Living in an increasingly less rich landscape, trapped in an expressive and cognitive impotence, our voices have now lost the ability to produce a significant sign. The connective insights gained in Berkeley from libertarian free speech and with connective technologies have given life to a post-alphabetic mind, whose schizophrenic sign has made hyper-expression a sublime method to trap every criticality up to outline the profile of a meta-landscape in which live a life next to life.

The experimental and alternative cultures of the second half of the twentieth century have lost appeal seeing in the meantime of their capitulation a growing choir of idiocy and populism.
A world – the online one – that has impoverished the linguistic ritual up to devastating the relations of sense and significance. The political and social reasoning have becoming voices of an orientation of which the sense is lost.
The result, what stays, is a language flux that overwhelms the faculty of rationally maturating one’s condition and undermine the emotional experience to develop forms of autism such as to make impossible any conversion, up to making necessarily poor and childish every form of narration.

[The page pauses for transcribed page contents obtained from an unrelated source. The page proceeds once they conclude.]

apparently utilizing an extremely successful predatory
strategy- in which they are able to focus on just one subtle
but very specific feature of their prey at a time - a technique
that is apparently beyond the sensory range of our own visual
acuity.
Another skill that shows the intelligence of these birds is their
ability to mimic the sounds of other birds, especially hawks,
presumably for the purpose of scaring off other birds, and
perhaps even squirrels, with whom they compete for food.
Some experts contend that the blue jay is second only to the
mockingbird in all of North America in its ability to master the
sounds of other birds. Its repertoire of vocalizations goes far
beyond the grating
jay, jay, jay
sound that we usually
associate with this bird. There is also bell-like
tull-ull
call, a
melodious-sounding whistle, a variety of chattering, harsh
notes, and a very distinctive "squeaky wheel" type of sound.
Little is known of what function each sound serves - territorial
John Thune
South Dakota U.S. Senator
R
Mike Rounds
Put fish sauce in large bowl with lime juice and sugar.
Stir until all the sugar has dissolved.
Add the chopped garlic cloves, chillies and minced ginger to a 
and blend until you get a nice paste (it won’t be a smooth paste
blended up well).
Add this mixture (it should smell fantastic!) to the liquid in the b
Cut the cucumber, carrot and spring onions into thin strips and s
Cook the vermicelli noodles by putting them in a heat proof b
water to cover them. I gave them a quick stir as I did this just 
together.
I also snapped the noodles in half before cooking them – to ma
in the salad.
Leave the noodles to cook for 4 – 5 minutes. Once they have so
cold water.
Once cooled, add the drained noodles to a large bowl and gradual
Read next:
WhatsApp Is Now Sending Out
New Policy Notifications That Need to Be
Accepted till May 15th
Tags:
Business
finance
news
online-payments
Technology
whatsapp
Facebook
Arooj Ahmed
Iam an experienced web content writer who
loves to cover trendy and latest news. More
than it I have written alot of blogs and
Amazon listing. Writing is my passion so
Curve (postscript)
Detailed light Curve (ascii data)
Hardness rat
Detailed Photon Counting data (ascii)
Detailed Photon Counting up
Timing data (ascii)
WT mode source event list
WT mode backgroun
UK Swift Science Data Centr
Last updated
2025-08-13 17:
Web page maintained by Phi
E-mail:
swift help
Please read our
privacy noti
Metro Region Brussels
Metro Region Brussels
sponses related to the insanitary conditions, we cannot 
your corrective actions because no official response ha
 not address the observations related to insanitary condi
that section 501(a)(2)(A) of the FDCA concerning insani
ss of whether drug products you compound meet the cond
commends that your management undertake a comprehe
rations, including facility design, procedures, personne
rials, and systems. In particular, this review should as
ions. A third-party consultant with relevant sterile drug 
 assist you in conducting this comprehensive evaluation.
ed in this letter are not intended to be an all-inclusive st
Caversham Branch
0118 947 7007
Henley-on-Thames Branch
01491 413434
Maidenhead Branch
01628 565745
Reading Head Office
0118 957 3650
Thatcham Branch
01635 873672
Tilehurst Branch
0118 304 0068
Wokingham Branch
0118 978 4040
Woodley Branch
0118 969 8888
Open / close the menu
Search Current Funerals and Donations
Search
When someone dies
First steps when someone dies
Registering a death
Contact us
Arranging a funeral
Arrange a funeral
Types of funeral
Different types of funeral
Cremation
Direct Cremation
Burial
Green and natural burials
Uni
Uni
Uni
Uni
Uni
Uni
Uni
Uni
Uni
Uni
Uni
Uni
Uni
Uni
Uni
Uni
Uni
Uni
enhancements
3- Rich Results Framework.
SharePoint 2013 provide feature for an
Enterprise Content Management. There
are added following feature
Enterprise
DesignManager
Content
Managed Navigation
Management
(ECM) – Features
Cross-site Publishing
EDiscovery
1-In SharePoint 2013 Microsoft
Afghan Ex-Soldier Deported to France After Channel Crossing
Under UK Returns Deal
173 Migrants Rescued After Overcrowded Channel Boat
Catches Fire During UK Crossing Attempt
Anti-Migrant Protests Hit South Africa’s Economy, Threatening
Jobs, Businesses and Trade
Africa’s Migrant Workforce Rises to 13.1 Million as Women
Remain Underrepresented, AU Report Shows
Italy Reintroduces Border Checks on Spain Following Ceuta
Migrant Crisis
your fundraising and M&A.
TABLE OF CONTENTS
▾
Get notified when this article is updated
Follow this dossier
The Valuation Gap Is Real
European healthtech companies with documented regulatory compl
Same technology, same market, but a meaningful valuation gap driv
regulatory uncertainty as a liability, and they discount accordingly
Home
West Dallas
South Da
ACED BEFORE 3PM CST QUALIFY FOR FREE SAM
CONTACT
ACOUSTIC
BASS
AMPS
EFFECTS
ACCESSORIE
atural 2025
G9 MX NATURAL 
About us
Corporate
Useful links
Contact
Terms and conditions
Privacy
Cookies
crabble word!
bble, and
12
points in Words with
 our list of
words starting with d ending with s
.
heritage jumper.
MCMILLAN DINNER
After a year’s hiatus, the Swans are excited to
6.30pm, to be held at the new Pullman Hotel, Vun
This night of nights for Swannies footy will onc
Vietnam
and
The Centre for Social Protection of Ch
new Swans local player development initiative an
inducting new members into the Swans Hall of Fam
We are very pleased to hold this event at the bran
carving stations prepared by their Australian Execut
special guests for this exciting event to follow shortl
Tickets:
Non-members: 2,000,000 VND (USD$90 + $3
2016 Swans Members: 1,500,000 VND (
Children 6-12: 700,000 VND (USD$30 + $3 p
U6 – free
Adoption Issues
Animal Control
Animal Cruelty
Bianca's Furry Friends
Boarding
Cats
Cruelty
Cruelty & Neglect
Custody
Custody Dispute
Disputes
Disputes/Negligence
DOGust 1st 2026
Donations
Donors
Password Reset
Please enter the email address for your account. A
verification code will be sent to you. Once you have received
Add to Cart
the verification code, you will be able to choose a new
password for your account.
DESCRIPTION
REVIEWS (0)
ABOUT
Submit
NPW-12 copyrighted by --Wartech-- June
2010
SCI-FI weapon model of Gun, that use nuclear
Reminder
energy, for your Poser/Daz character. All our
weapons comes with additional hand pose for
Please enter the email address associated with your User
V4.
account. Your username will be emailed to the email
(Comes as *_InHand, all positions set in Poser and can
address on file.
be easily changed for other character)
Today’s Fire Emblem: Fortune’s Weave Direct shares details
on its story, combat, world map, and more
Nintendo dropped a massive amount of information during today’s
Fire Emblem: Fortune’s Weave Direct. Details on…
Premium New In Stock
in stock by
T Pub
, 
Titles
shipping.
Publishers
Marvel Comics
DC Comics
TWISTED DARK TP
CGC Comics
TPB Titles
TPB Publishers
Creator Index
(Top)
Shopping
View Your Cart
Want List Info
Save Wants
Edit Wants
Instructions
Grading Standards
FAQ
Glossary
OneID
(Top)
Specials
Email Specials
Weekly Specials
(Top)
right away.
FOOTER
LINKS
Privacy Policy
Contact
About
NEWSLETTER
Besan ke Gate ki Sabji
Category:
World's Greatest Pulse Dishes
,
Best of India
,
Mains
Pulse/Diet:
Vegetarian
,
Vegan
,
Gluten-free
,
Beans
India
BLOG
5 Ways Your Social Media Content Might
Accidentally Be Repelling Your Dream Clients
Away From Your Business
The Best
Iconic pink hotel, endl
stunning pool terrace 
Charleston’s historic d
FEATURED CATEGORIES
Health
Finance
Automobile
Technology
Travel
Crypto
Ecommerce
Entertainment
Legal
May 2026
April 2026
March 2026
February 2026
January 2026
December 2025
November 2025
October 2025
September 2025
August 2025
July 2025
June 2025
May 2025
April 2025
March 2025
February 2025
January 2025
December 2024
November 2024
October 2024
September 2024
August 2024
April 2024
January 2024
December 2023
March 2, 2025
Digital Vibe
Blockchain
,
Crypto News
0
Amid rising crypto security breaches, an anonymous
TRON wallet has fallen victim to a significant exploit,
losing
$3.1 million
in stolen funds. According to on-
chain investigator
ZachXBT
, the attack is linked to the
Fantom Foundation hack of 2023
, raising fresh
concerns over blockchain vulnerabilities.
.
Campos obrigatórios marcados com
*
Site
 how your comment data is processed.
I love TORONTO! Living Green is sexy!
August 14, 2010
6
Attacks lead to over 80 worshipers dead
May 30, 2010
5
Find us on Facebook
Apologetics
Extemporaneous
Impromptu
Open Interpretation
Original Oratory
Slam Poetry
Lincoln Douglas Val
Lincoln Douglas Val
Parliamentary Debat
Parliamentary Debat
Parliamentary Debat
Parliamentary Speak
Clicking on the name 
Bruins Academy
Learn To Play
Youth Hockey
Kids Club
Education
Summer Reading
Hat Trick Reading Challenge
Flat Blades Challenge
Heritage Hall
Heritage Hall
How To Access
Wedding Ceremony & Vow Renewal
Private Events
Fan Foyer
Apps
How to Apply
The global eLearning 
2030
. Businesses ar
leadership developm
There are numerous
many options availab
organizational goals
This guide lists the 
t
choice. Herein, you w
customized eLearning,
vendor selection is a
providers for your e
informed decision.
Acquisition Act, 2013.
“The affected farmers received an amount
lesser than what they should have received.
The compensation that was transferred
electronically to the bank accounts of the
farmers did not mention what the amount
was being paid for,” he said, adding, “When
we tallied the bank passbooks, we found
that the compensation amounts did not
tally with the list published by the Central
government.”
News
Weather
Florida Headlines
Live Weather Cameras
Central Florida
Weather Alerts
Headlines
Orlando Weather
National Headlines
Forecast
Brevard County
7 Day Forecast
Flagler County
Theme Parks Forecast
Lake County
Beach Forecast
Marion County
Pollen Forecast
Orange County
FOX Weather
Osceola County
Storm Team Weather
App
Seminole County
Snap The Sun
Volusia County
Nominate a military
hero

“Shitstorm, term coined by Byung Chul Han, is the general form of communication in the hypersaturated infosphere. Countless storms of shit, adding up, have transformed the global Infosphere into a shitty tsunami that has deactivated the universalism of reason, reduced sensitivity and destroyed the foundations of ethical behavior.” (Franco Bifo Berardi)

An unmentionable quantity of stimuli have transformed the global landscape up to making it saturated, impossible, impracticable, as in front or within a blob/mass. Powerless we deactivated the universalism of singularities, reducing and giving up individual sensitivity, its disposition to pedagogic independency and to construction of critical issues.

By eliminating the prospective abilities of Humanism and Illuminism as well as the heritage of socialism, the impoverished world starts to be experienced through executions, automatisms, bureaucracies, narrative protocols, norms, economies, synthesis, roles, habits, functions, rules shaped according to the needs of the neoliberal model whose decline, as Mark Fisher recalls, remains in the unthinkable. And the landscape, its impression, its experience, its roughness, perhaps return to being the ancient place of becoming, in a clash and confrontation between experience and expression.